Riportiamo un estratto dell’ultimo contributo a firma del prof. Roberto Marseglia, pubblicato su Il Sole 24 Ore lo scorso venerdì 8 settembre.
Il chatbot alla fine ti dà sempre ragione. La solitudine nell’era dell’intelligenza artificiale
L’agente intelligente tollera ogni difetto dell’utilizzatore polarizzandone i comportamenti e le convinzioni
Da oramai diversi decenni la comunità scientifica ha posto la sua attenzione sul crescente problema della solitudine delle persone. La solitudine, infatti, è un fenomeno in crescita a livello globale e la situazione è peggiorata ulteriormente a seguito della pandemia di COVID-19. Questo sentimento pervasivo non solo ha un impatto emotivo, ma anche fisico, su chi ne soffre.
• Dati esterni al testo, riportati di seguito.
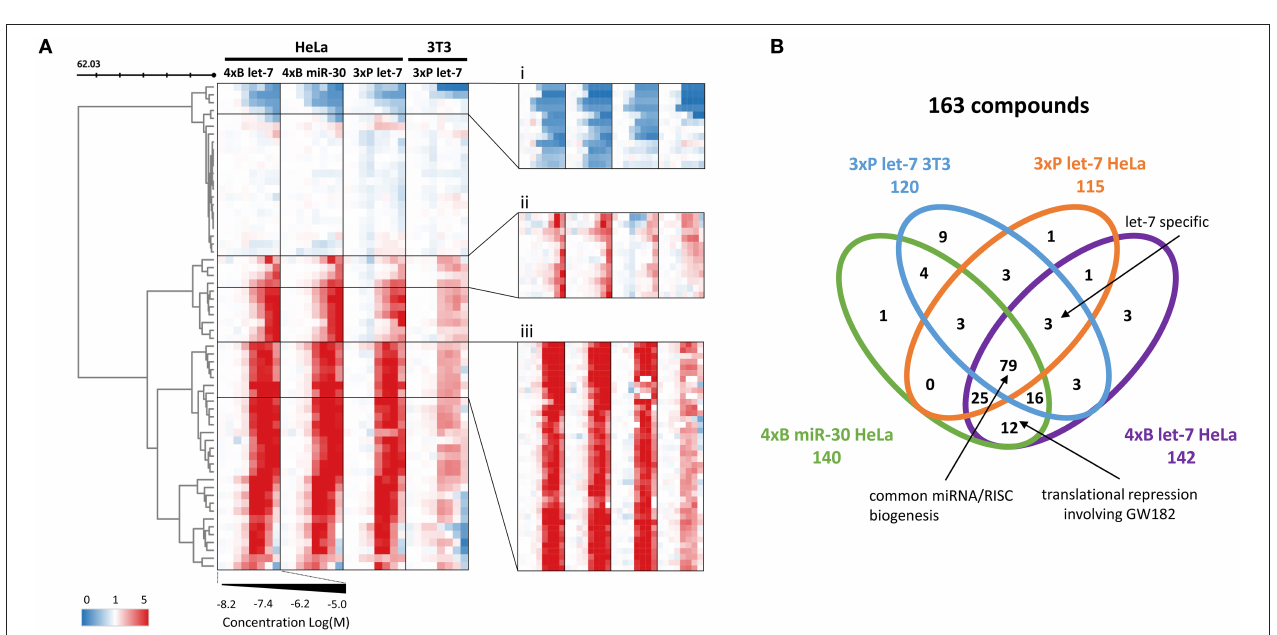
FIGURE 4 | Validation dose-response analysis. (A) Cluster analysis of 248 compounds (primary screening hits) based on their concentration-dependent effect on the reporters. The compounds’ profiles were compressed according to their Euclidean distance (50 rows) to reveal the main motifs contained in the data. Zoomed clusters (i-iii) depict individual compounds, showing three different concentration-dependent types of effects on the reporters: (i) putative miRNA pathway-stimulating compounds, (ii) less potent putative miRNA pathway inhibitors, (iii) the most abundant activity profile of the putative miRNA pathway inhibitors. (B) Venn diagram depicting distribution of the activities of putative miRNA pathway inhibitors in different reporter assays.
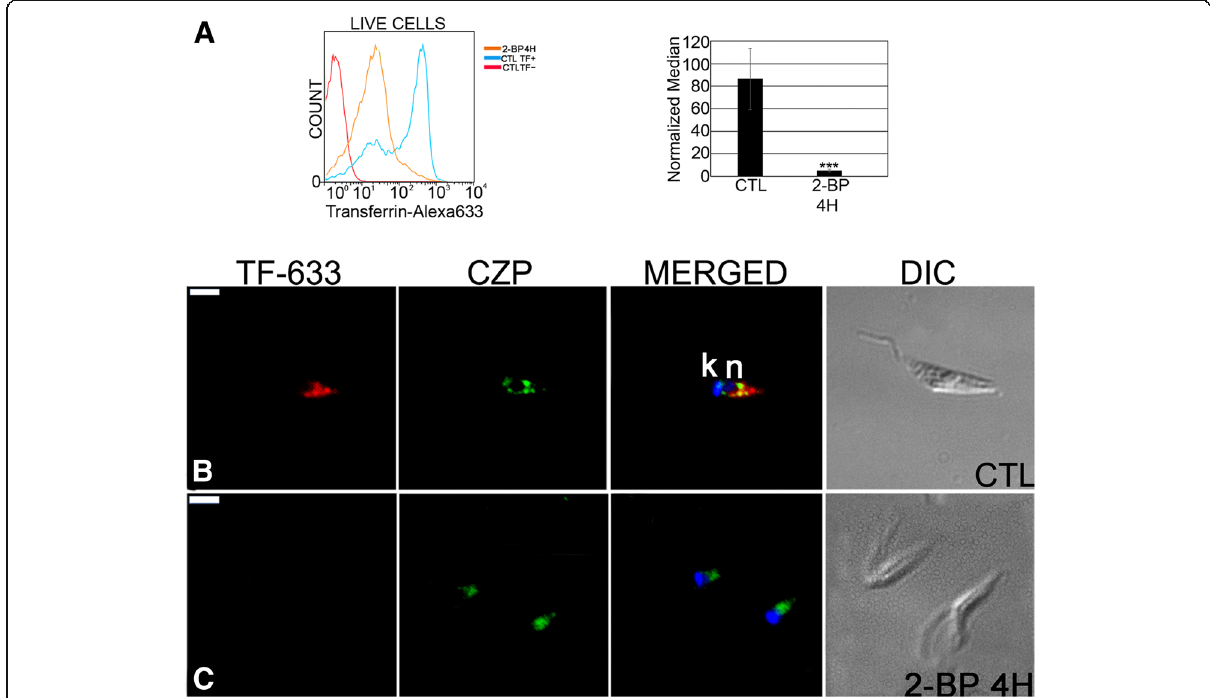
Fig. 5 Transferrin-AlexaFluor 633 endocytosis is altered in Trypanosoma cruzi epimastigotes by 2-BP treatment. a Flow cytometry analysis showing that transferrin internalization was inhibited after 4 h of treatment with 2-BP. ***: p < 0.001. b Control cell: co-localization of internalized transferrin (TF-633) with cruzipain (CZP) in reservosomes by fluorescence microscopy. c Parasites treated for 4 h with 2-BP showing no fluorescence signal for transferrin. n: nucleus; k: kinetoplast. Bars = 5 μ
Secondo l’American Association of Retired Persons (AARP), si stima che una persona sopra i 45 anni su tre negli Stati Uniti soffra di solitudine cronica. Anche nel Regno Unito la solitudine ha un impatto sociale importante tanto da avere istituito una commissione parlamentare per fare fronte al problema su proposta della parlamentare Jo Cox.
La domanda che è quindi giusto porsi è: l’intelligenza artificiale e i sistemi conversazionali possono contribuire positivamente per limitare la solitudine e gli effetti negativi che questa ha sulla salute delle persone?
La domanda, apparentemente banale, non suggerisce, però, una risposta scontata. Già nel 2018 la rivista del Massachusetts Institute of Technology – MIT Sloan uscì con un articolo intitolato “Even If AI Can Cure Loneliness — Should It?” (Anche se l’intelligenza artificiale potesse curare la solitudine dovrebbe farlo?) in cui si riconosceva ai sistemi intelligenti la capacità potenziale di creare un confronto e compagnia nelle persone, ma che contestualmente contestava la possibilità che questa scorciatoia nella creazione e nel coltivare relazioni potesse in una qualche maniera sconvolgere le norme sociali e limitare la nascita di genuine relazioni tra persone.
Il fatto che l’intelligenza artificiale tenda, infatti, a imparare dai comportamenti delle persone e a adeguare le sue risposte a quello che l’utente finale considera maggiormente preferibile farebbe sì che a tendere l’agente intelligente sia un sistema che l’utilizzatore percepisce come privo di difetti e che tollera – viceversa – ogni difetto dell’utilizzatore polarizzandone i comportamenti e le convinzioni (che, invece, in una dinamica relazionale normale, tendono a trovare naturale moderazione).